#### [EXERCISE BRIEF]
The records below are to be transcribed exactly from their first line to the line that has "Dansk glasværks reference", inclusive, with every picture omitted.

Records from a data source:

↓

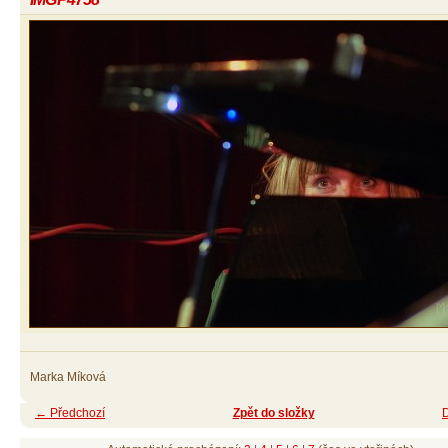
Marka Míková
← Předchozí
Zpět do složky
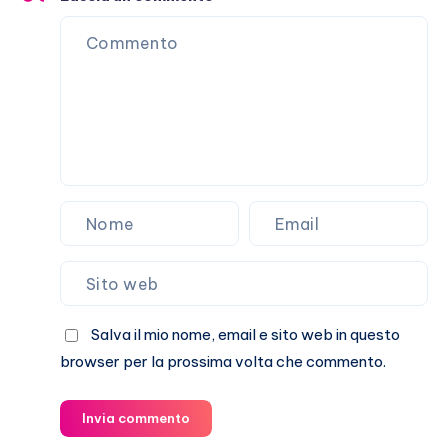
di
amanti?
Salva il mio nome, email e sito web in questo
browser per la prossima volta che commento.
Invia commento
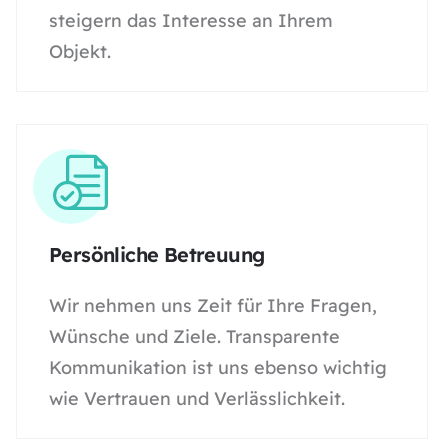
steigern das Interesse an Ihrem
Objekt.
Persönliche Betreuung
Wir nehmen uns Zeit für Ihre Fragen,
Wünsche und Ziele. Transparente
Kommunikation ist uns ebenso wichtig
wie Vertrauen und Verlässlichkeit.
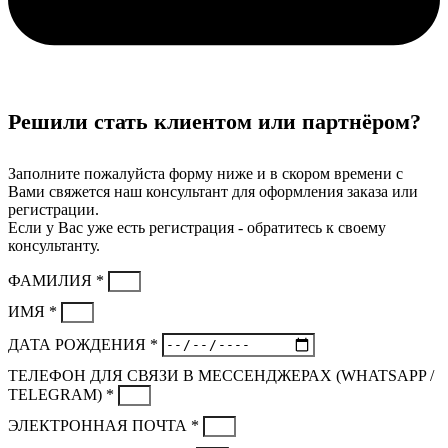
Решили стать клиентом или партнёром?
Заполните пожалуйста форму ниже и в скором времени с
Вами свяжется наш консультант для оформления заказа или
регистрации.
Если у Вас уже есть регистрация - обратитесь к своему
консультанту.
ФАМИЛИЯ *
ИМЯ *
ДАТА РОЖДЕНИЯ *
ТЕЛЕФОН ДЛЯ СВЯЗИ В МЕССЕНДЖЕРАХ (WHATSAPP /
TELEGRAM) *
ЭЛЕКТРОННАЯ ПОЧТА *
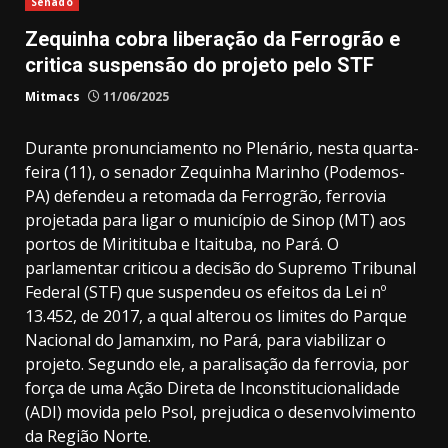
Senado
Zequinha cobra liberação da Ferrogrão e
critica suspensão do projeto pelo STF
Mitmacs
11/06/2025
Durante pronunciamento no Plenário, nesta quarta-
feira (11), o senador Zequinha Marinho (Podemos-
PA) defendeu a retomada da Ferrogrão, ferrovia
projetada para ligar o município de Sinop (MT) aos
portos de Miritituba e Itaituba, no Pará. O
parlamentar criticou a decisão do Supremo Tribunal
Federal (STF) que suspendeu os efeitos da Lei nº
13.452, de 2017, a qual alterou os limites do Parque
Nacional do Jamanxim, no Pará, para viabilizar o
projeto. Segundo ele, a paralisação da ferrovia, por
força de uma Ação Direta de Inconstitucionalidade
(ADI) movida pelo Psol, prejudica o desenvolvimento
da Região Norte.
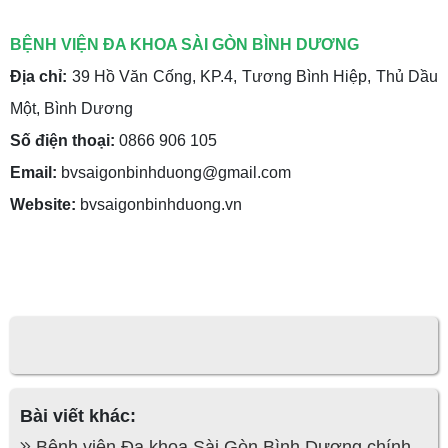
BỆNH VIỆN ĐA KHOA SÀI GÒN BÌNH DƯƠNG
Địa chỉ:
39 Hồ Văn Cống, KP.4, Tương Bình Hiệp, Thủ Dầu
Một, Bình Dương
Số điện thoại:
0866 906 105
Email:
bvsaigonbinhduong@gmail.com
Website:
bvsaigonbinhduong.vn
Bài viết khác:
Bệnh viện Đa khoa Sài Gòn Bình Dương chính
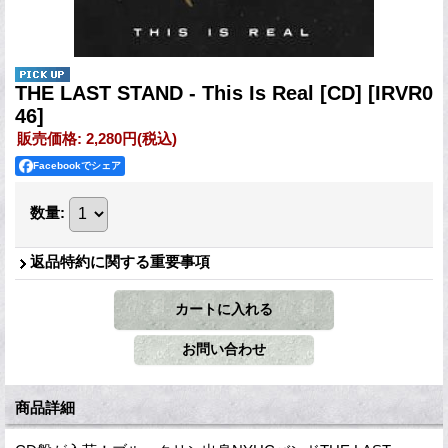
THE LAST STAND - This Is Real [CD]
[IRVR0
46]
販売価格
:
2,280円
(税込)
Facebookでシェア
数量
:
返品特約に関する重要事項
商品詳細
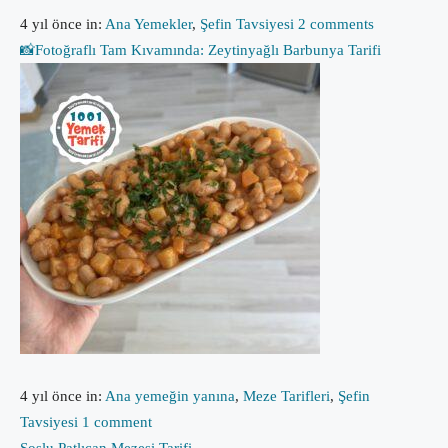
4 yıl önce
in:
Ana Yemekler
,
Şefin Tavsiyesi
2 comments
📸Fotoğraflı Tam Kıvamında: Zeytinyağlı Barbunya Tarifi
4 yıl önce
in:
Ana yemeğin yanına
,
Meze Tarifleri
,
Şefin
Tavsiyesi
1 comment
Soslu Patlıcan Mezesi Tarifi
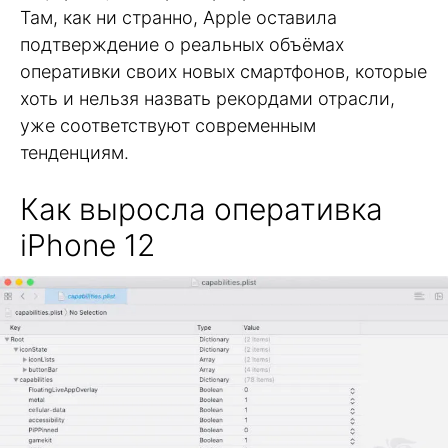
Там, как ни странно, Apple оставила
подтверждение о реальных объёмах
оперативки своих новых смартфонов, которые
хоть и нельзя назвать рекордами отрасли,
уже соответствуют современным
тенденциям.
Как выросла оперативка
iPhone 12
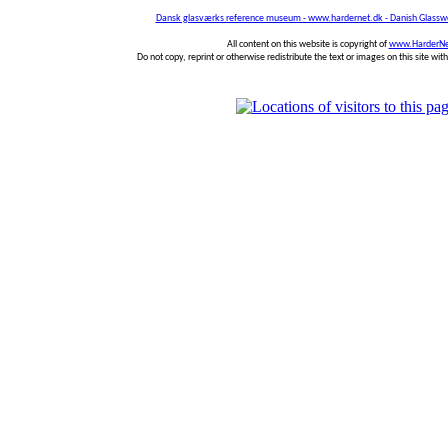
Dansk glasværks reference museum - www.hardernet.dk - Danish Glass
All content on this website is copyright of
www.HarderNe
Do not copy, reprint or otherwise redistribute the text or images on this site wi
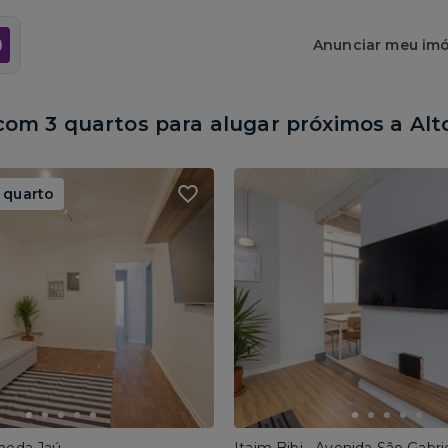
Anunciar meu imó
om 3 quartos para alugar próximos a
Alt
 quarto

↑

#### [FINAL ANSWER]
Marka Míková
← Předchozí
Zpět do složky
di
amanti?
Salva il mio nome, email e sito web in questo
browser per la prossima volta che commento.
Invia commento
steigern das Interesse an Ihrem
Objekt.
Persönliche Betreuung
Wir nehmen uns Zeit für Ihre Fragen,
Wünsche und Ziele. Transparente
Kommunikation ist uns ebenso wichtig
wie Vertrauen und Verlässlichkeit.
Решили стать клиентом или партнёром?
Заполните пожалуйста форму ниже и в скором времени с
Вами свяжется наш консультант для оформления заказа или
регистрации.
Если у Вас уже есть регистрация - обратитесь к своему
консультанту.
ФАМИЛИЯ *
ИМЯ *
ДАТА РОЖДЕНИЯ *
ТЕЛЕФОН ДЛЯ СВЯЗИ В МЕССЕНДЖЕРАХ (WHATSAPP /
TELEGRAM) *
ЭЛЕКТРОННАЯ ПОЧТА *
Senado
Zequinha cobra liberação da Ferrogrão e
critica suspensão do projeto pelo STF
Mitmacs
11/06/2025
Durante pronunciamento no Plenário, nesta quarta-
feira (11), o senador Zequinha Marinho (Podemos-
PA) defendeu a retomada da Ferrogrão, ferrovia
projetada para ligar o município de Sinop (MT) aos
portos de Miritituba e Itaituba, no Pará. O
parlamentar criticou a decisão do Supremo Tribunal
Federal (STF) que suspendeu os efeitos da Lei nº
13.452, de 2017, a qual alterou os limites do Parque
Nacional do Jamanxim, no Pará, para viabilizar o
projeto. Segundo ele, a paralisação da ferrovia, por
força de uma Ação Direta de Inconstitucionalidade
(ADI) movida pelo Psol, prejudica o desenvolvimento
da Região Norte.
BỆNH VIỆN ĐA KHOA SÀI GÒN BÌNH DƯƠNG
Địa chỉ:
39 Hồ Văn Cống, KP.4, Tương Bình Hiệp, Thủ Dầu
Một, Bình Dương
Số điện thoại:
0866 906 105
Email:
bvsaigonbinhduong@gmail.com
Website:
bvsaigonbinhduong.vn
Bài viết khác:
Bệnh viện Đa khoa Sài Gòn Bình Dương chính
THE LAST STAND - This Is Real [CD]
[IRVR0
46]
販売価格
:
2,280円
(税込)
Facebookでシェア
数量
:
返品特約に関する重要事項
商品詳細
4 yıl önce
in:
Ana Yemekler
,
Şefin Tavsiyesi
2 comments
📸Fotoğraflı Tam Kıvamında: Zeytinyağlı Barbunya Tarifi
4 yıl önce
in:
Ana yemeğin yanına
,
Meze Tarifleri
,
Şefin
Tavsiyesi
1 comment
Soslu Patlıcan Mezesi Tarifi
Там, как ни странно, Apple оставила
подтверждение о реальных объёмах
оперативки своих новых смартфонов, которые
хоть и нельзя назвать рекордами отрасли,
уже соответствуют современным
тенденциям.
Как выросла оперативка
iPhone 12
Dansk glasværks reference museum - www.hardernet.dk - Danish Glass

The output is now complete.